COLORADO SPRINGS, Colo. In an unprecedented move, the IEEE's SA Standards Board has temporarily suspended deliberations by the 802.20 working group on mobile broadband wireless technology.
The decision comes after representatives from Intel Corp. and Motorola Inc. threatened to file formal complaints about the way the working group's chairman, Jerry Upton, allegedly handled draft proposals in favor of Qualcomm Inc. and Kyocera Inc.
Upton referred all press inquiries to Steve Mills, chairman of the standards board.
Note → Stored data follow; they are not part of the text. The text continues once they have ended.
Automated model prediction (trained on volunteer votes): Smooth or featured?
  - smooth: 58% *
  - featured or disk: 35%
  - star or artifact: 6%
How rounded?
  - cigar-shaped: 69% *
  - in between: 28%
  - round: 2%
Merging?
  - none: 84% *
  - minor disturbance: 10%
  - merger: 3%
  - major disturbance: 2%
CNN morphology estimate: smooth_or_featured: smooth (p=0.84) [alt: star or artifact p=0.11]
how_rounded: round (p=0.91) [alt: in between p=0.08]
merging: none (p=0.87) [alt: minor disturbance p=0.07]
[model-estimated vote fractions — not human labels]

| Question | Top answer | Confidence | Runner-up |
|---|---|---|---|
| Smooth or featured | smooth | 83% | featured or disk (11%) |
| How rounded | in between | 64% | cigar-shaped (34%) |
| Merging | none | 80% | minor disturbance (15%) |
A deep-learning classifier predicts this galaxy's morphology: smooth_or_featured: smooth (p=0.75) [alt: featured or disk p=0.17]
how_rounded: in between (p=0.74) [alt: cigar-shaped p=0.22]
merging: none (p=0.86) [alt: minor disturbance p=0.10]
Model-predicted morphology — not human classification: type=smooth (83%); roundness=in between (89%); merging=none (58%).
In an email, Mills said that Upton had confirmed to the IEEE that he did indeed have a relationship with Qualcomm.
As for reports that Qualcomm had earlier brought in several people to meetings in order to form a majority, Mills said that the board "is not disclosing the details of its investigation at this time."
In general, Mills observed, independent consultants are invited to participate in 802 meetings, "within the spirit and intent" of the standards development process.
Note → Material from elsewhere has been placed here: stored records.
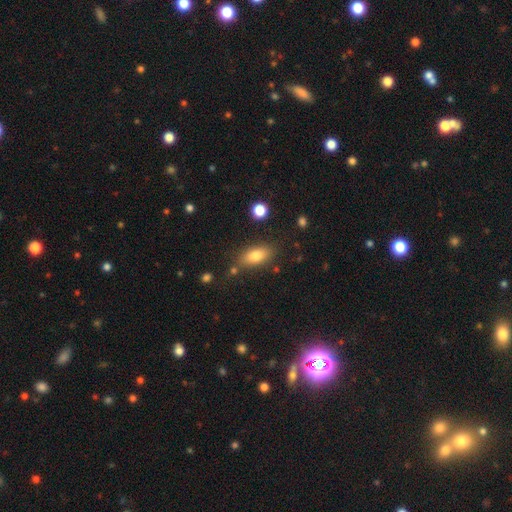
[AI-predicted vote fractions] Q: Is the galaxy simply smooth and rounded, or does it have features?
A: smooth — 79%.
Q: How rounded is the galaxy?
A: in between — 84%.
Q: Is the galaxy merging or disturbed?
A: none — 78%.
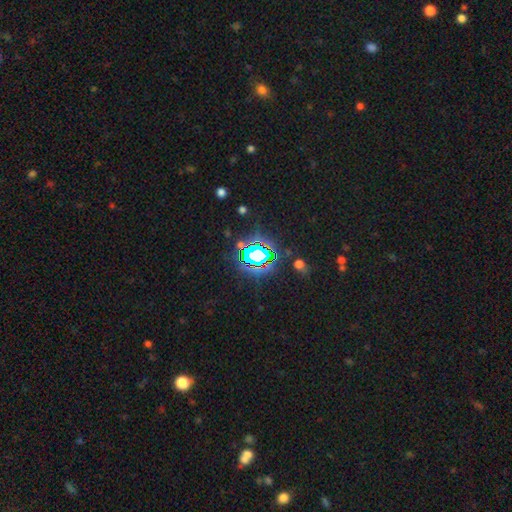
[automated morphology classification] smooth-or-featured: star or artifact: 73% | smooth: 16% | featured or disk: 11%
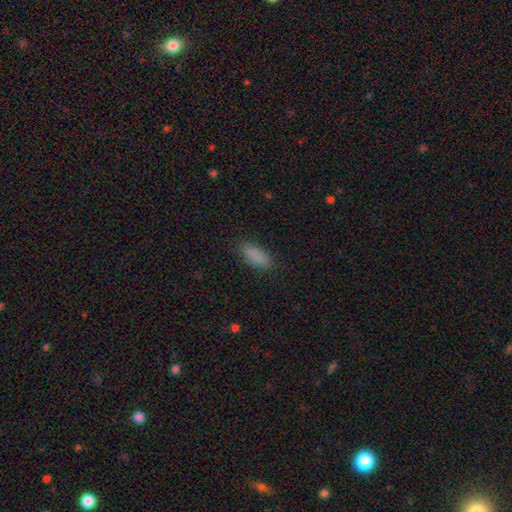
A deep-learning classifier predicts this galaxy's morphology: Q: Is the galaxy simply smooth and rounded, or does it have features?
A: smooth — 87%.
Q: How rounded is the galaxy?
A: in between — 80%.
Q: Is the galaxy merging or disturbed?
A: none — 85%.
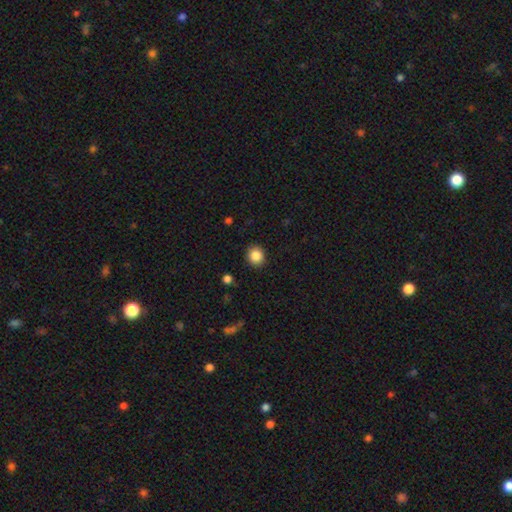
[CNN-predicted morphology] A smooth galaxy with no disk features (86%) that is round (83%). Merging: none (91%).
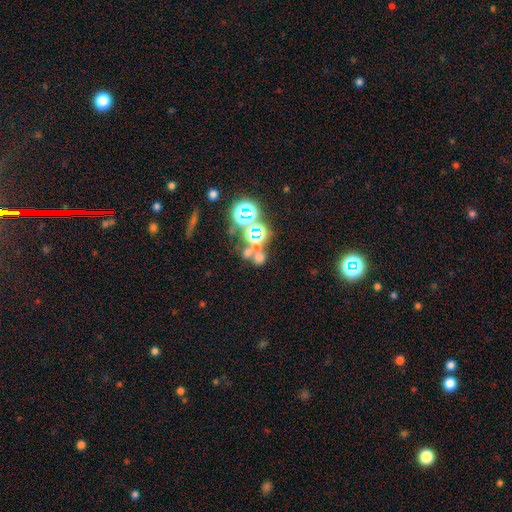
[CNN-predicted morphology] The model was most divided on "smooth or featured": smooth: 45%, star or artifact: 41%, featured or disk: 14%. Remaining: merging — none (46%).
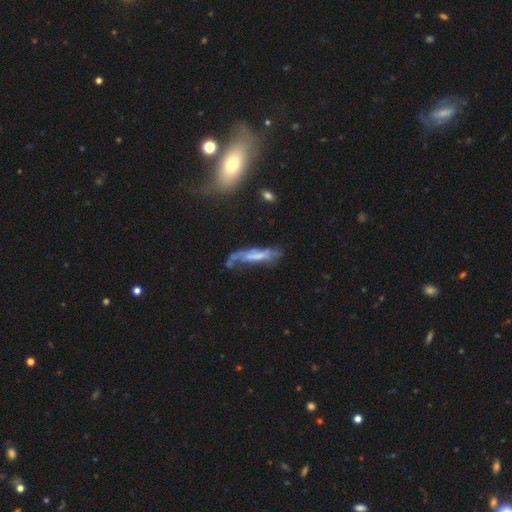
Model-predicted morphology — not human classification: type=featured or disk (58%); edge-on=no (63%); merging=none (37%).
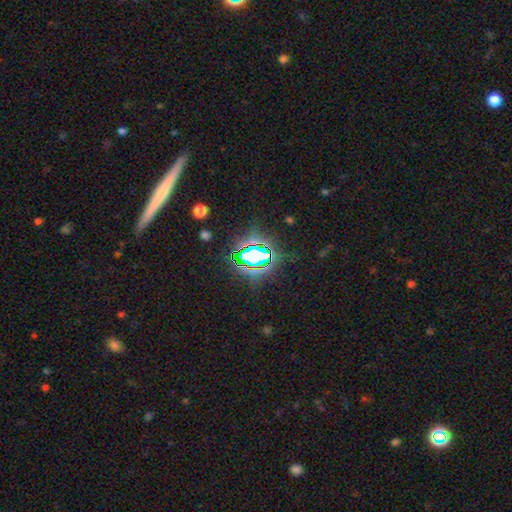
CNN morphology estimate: star or artifact 59%, smooth 22%, featured or disk 19%.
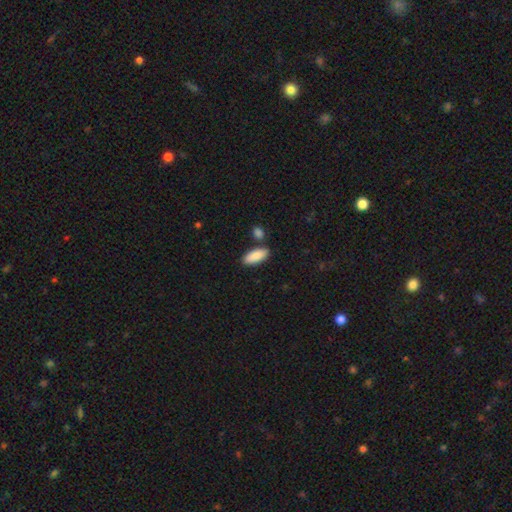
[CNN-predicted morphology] Smooth or featured? smooth (89%)
How rounded? in between (84%)
Merging? none (77%)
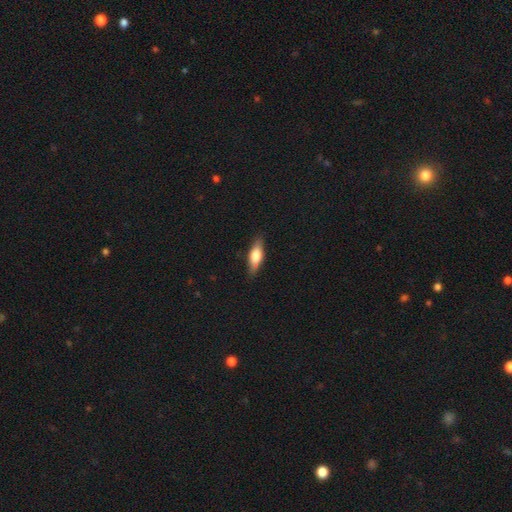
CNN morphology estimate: smooth_or_featured: smooth (p=0.61) [alt: featured or disk p=0.33]
how_rounded: in between (p=0.55) [alt: cigar-shaped p=0.42]
merging: none (p=0.84) [alt: minor disturbance p=0.12]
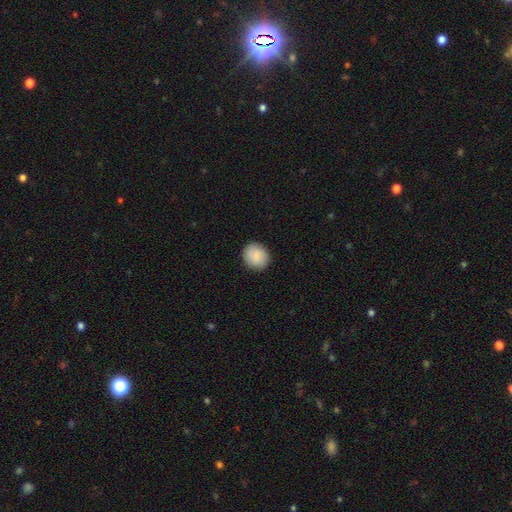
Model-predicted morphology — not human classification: smooth 87%, featured or disk 7%, star or artifact 6%. Down the decision tree: how rounded — round (80%); merging — none (89%).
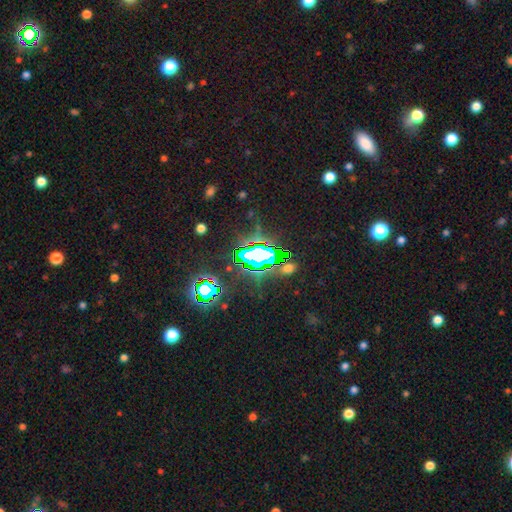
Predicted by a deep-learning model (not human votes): The model was most divided on "smooth or featured": star or artifact: 73%, smooth: 15%, featured or disk: 12%.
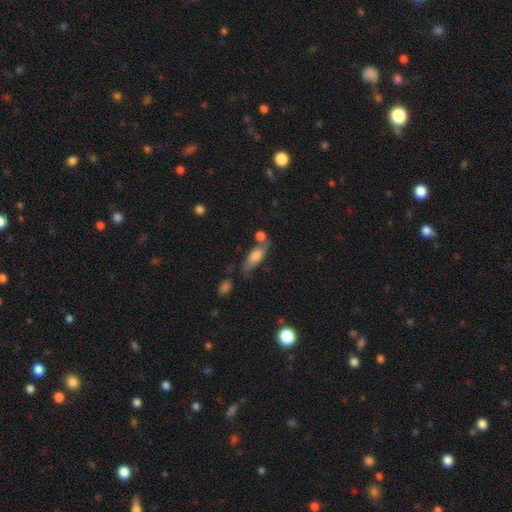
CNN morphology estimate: Smooth or featured? Predicted: smooth (p=0.66). How rounded? Predicted: in between (p=0.66). Merging? Predicted: none (p=0.49).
The suspension is effective from Thursday (June 15) to Oct. 1, resulting in the cancellation of an 802.20 plenary meeting in July and an interim meeting in September.
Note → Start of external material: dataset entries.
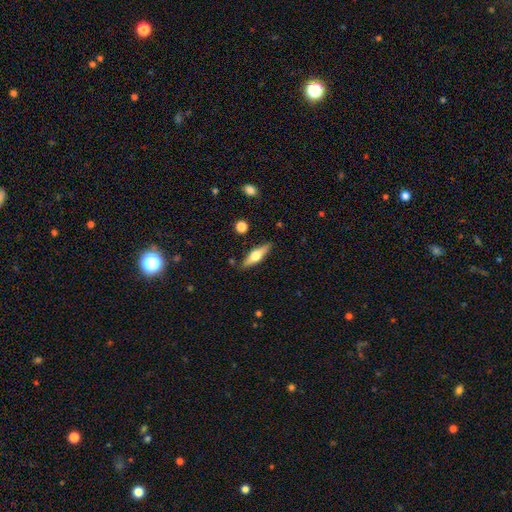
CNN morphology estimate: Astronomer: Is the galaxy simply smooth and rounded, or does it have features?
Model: featured or disk — 53% (runner-up: smooth, 41%).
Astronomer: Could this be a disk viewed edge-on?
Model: yes — 93%.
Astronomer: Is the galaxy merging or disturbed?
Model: none — 86%.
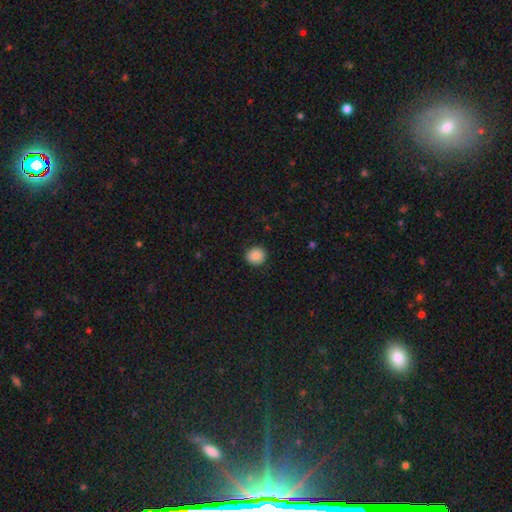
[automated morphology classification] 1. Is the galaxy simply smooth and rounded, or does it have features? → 86% smooth, 9% star or artifact, 5% featured or disk.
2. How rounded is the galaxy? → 87% round, 12% in between, 1% cigar-shaped.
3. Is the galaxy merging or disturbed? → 91% none, 7% minor disturbance, 2% major disturbance, 1% merger.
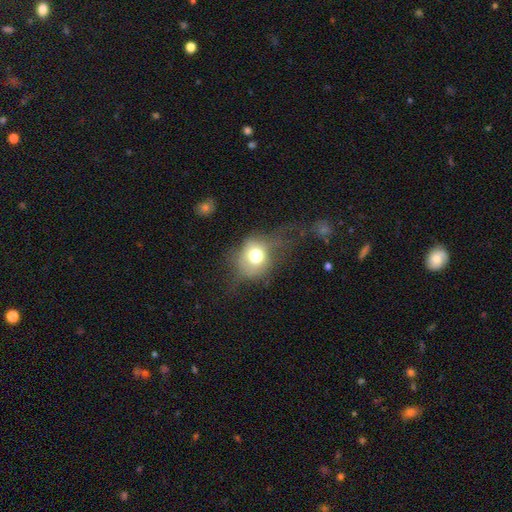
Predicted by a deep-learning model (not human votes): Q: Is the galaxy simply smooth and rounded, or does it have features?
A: smooth — 63%.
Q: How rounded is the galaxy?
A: round — 68%.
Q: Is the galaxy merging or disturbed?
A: none — 43%.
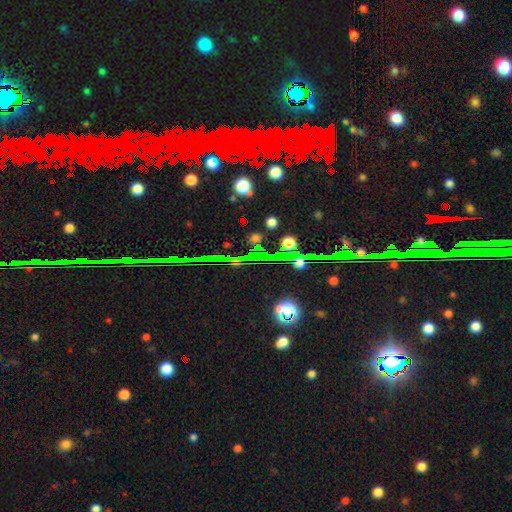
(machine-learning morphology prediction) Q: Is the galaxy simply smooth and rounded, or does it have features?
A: star or artifact — 76%.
In a statement, the IEEE said the suspension will "give the Standards Board time to consider the pending appeals [and possible additional actions independent of the appeals]."
The 802.20 group has been under a cloud for the last three years as Qualcomm reportedly made at least three efforts to influence the voting process on standards and torpedo a proposal for an orthogonal frequency-division modulaton-based standard by Flarion Inc. This process culminated last August in Qualcomm's acquisition of Flarion for $600 million.
Since then, several working group members have alleged that Upton, though listed as an "independent consultant," has been paid by Qualcomm. During the last three 802 general meetings, IEEE's LAN/MAN group board has tried to tighten rules for independent consultants attending meetings as a way to avoid similar problems in the future.
A Qualcomm spokesman said late Thursday that the company would not comment on relations with independent consultants, but said regarding voting members of the working group: "Since the IEEE operates on a one-person, one-vote basis, it is not uncommon for companies to bring people to a working group, and what has been alleged for 802.20 has been evident in many 802 organizations."
Regarding draft proposals, the Qualcomm spokesman added that only two fully-defined proposals were considered by the working group at the end of 2005, one from Qualcomm and another joint proposal from Qualcomm and Kyocera. Other full-blown proposals had not been introduced prior to the complaints at the beginning of this year.
One source involved in the deliberations said companies that have lodged complaints were active in 802.16e, and that the current dispute may in part revolve around continuing debate over the appropriate role of mobile broadband in 802.16e and 802.20.